Impact
Pallets Click suffers a command injection flaw in the click.edit() function that allows an attacker to supply a malformed filename containing arbitrary operating‑system commands. The result is the execution of those commands with the privileges of the user running the application, leading to complete compromise of the affected system. The weakness is an example of uncontrolled command injection, identified as CWE‑77 and CWE‑78. The likely attack vector is inferred from the description as an attacker supplying an unsanitized filename to click.edit() through user input or configuration, which enables the injection of OS commands.
Affected Systems
Versions of Pallets Click up to and including 8.3.2 are vulnerable. All users of these releases that invoke click.edit() with filenames derived from untrusted input may be affected.
Risk and Exploitability
A CVSS score of 7.2 signals a high‑severity vulnerability. An EPSS score of 0.00026 (< 1%) is reported, indicating a very low, but non‑zero likelihood of exploitation in environments where click.edit() is exposed.
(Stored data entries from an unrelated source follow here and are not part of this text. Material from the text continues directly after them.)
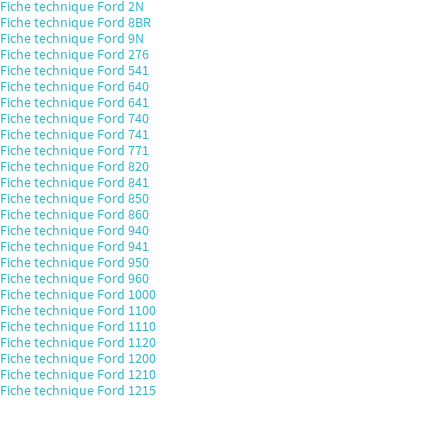
Fiche technique Ford 2N
Fiche technique Ford 8BR
Fiche technique Ford 9N
Fiche technique Ford 276
Fiche technique Ford 541
Fiche technique Ford 640
Fiche technique Ford 641
Fiche technique Ford 740
Fiche technique Ford 741
Fiche technique Ford 771
Fiche technique Ford 820
Fiche technique Ford 841
Fiche technique Ford 850
Fiche technique Ford 860
Fiche technique Ford 940
Fiche technique Ford 941
Fiche technique Ford 950
Fiche technique Ford 960
Fiche technique Ford 1000
Fiche technique Ford 1100
Fiche technique Ford 1110
Fiche technique Ford 1120
Fiche technique Ford 1200
Fiche technique Ford 1210
Fiche technique Ford 1215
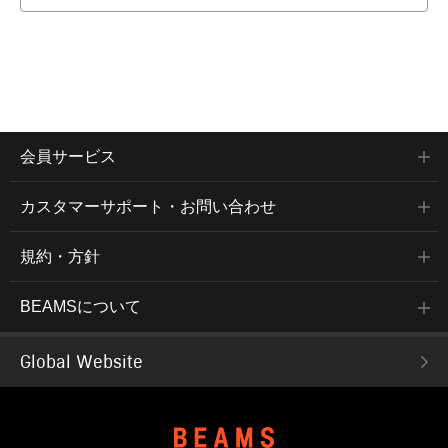
会員サービス
カスタマーサポート・お問い合わせ
規約・方針
BEAMSについて
Global Website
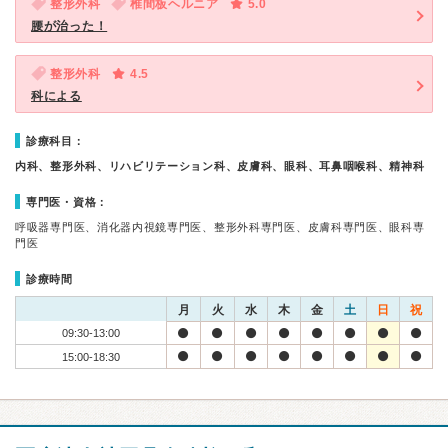
整形外科
椎間板ヘルニア
5.0
腰が治った！
整形外科
4.5
科による
診療科目：
内科、整形外科、リハビリテーション科、皮膚科、眼科、耳鼻咽喉科、精神科
専門医・資格：
呼吸器専門医、消化器内視鏡専門医、整形外科専門医、皮膚科専門医、眼科専
門医
診療時間
月
火
水
木
金
土
日
祝
09:30-13:00
15:00-18:30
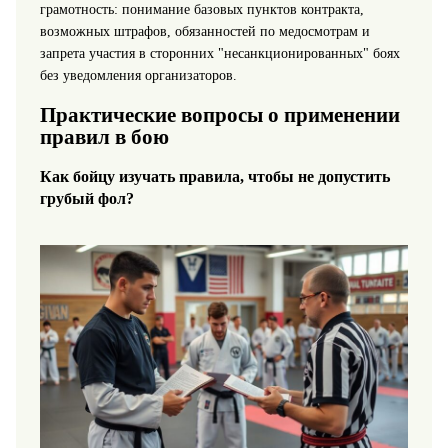
грамотность: понимание базовых пунктов контракта,
возможных штрафов, обязанностей по медосмотрам и
запрета участия в сторонних "несанкционированных" боях
без уведомления организаторов.
Практические вопросы о применении
правил в бою
Как бойцу изучать правила, чтобы не допустить
грубый фол?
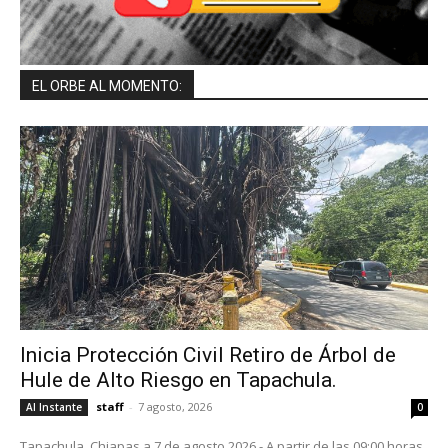
EL ORBE AL MOMENTO:
Inicia Protección Civil Retiro de Árbol de
Hule de Alto Riesgo en Tapachula.
staff
-
7 agosto, 2026
Al Instante
0
Tapachula, Chiapas a 7 de agosto 2026.- A partir de las 09:00 horas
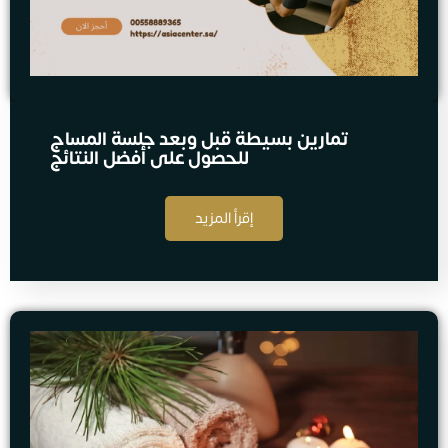
تمارين بسيطة قبل وبعد جلسة المساج
للحصول على أفضل النتائج
إقرأ المزيد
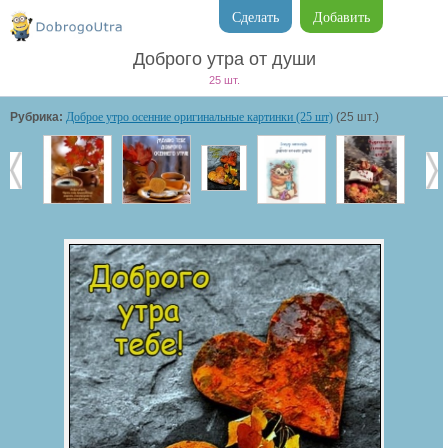
Сделать
Добавить
Доброго утра от души
25 шт.
Рубрика:
Доброе утро осенние оригинальные картинки (25 шт)
(25 шт.)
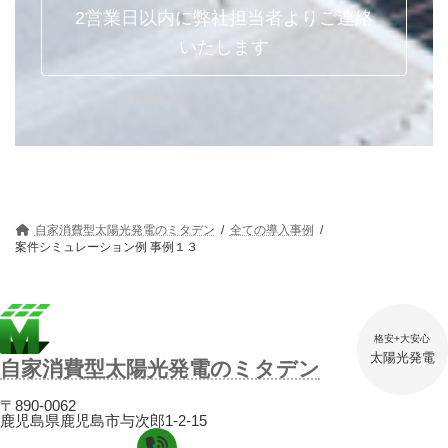
2営業日以内に弊社担当者よりご連絡
いたします
自家消費型太陽光発電のミタデン
全ての導入事例
案件シミュレーション例 事例１３
格安+大安心
太陽光発電
自家消費型太陽光発電のミタデン
〒890-0062
鹿児島県鹿児島市与次郎1-2-15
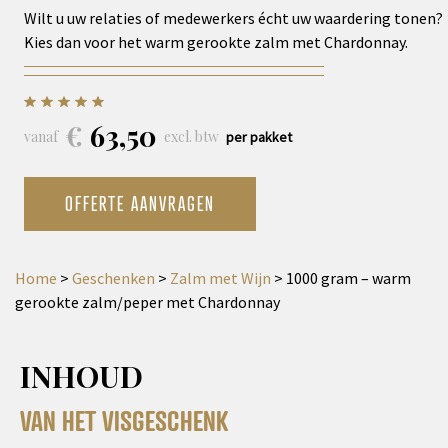
Wilt u uw relaties of medewerkers écht uw waardering tonen?
Kies dan voor het warm gerookte zalm met Chardonnay.
€
63,50
vanaf
excl. btw
per pakket
OFFERTE AANVRAGEN
Home
>
Geschenken
>
Zalm met Wijn
>
1000 gram – warm
gerookte zalm/peper met Chardonnay
INHOUD
VAN HET VISGESCHENK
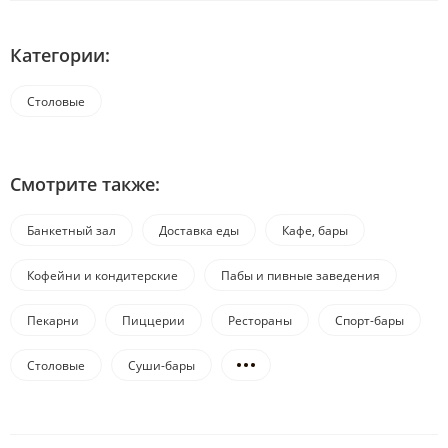
Категории:
Столовые
Смотрите также:
Банкетный зал
Доставка еды
Кафе, бары
Кофейни и кондитерские
Пабы и пивные заведения
Пекарни
Пиццерии
Рестораны
Спорт-бары
Столовые
Суши-бары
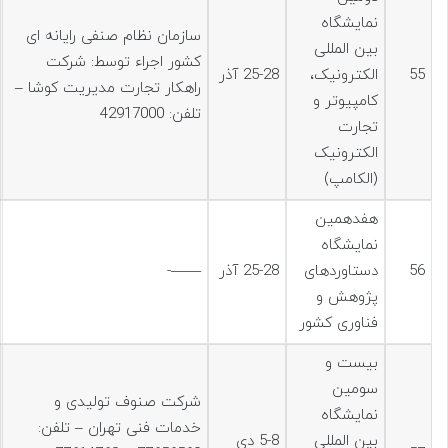
نمایشگاه
سازمان نظام صنفی رایانه ای
بین المللی
کشور اجراء توسط: شرکت
55
الکترونیک،
25-28 آذر
راهکار تجارت مدیریت کوشا –
کامپیوتر و
تلفن: 42917000
تجارت
الکترونیک
(الکامپ)
هفدهمین
نمایشگاه
56
دستاوردهای
25-28 آذر
——-
پژوهش و
فناوری کشور
بیست و
سومين
شرکت صنوف تولیدی و
نمایشگاه
خدمات فنی تهران – تلفن:
بین المللی
5-8 دی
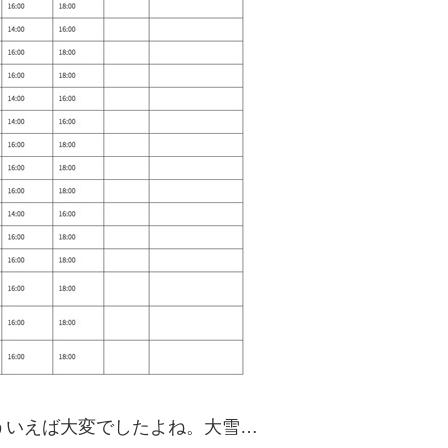
ういえば大変でしたよね。大雪…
The vulnerability is not currently listed in the CISA KEV catalog, yet the impact and potential scope—full code execution on the host—classifies it as a high‑risk issue. Based on the description, the likely attack vector is inferred as an attacker controlling the filename argument passed to click.edit(), a scenario commonly realized through user‑supplied arguments or configuration values. Attack prerequisites are minimal: the attacker must be able to influence the filename passed to click.edit().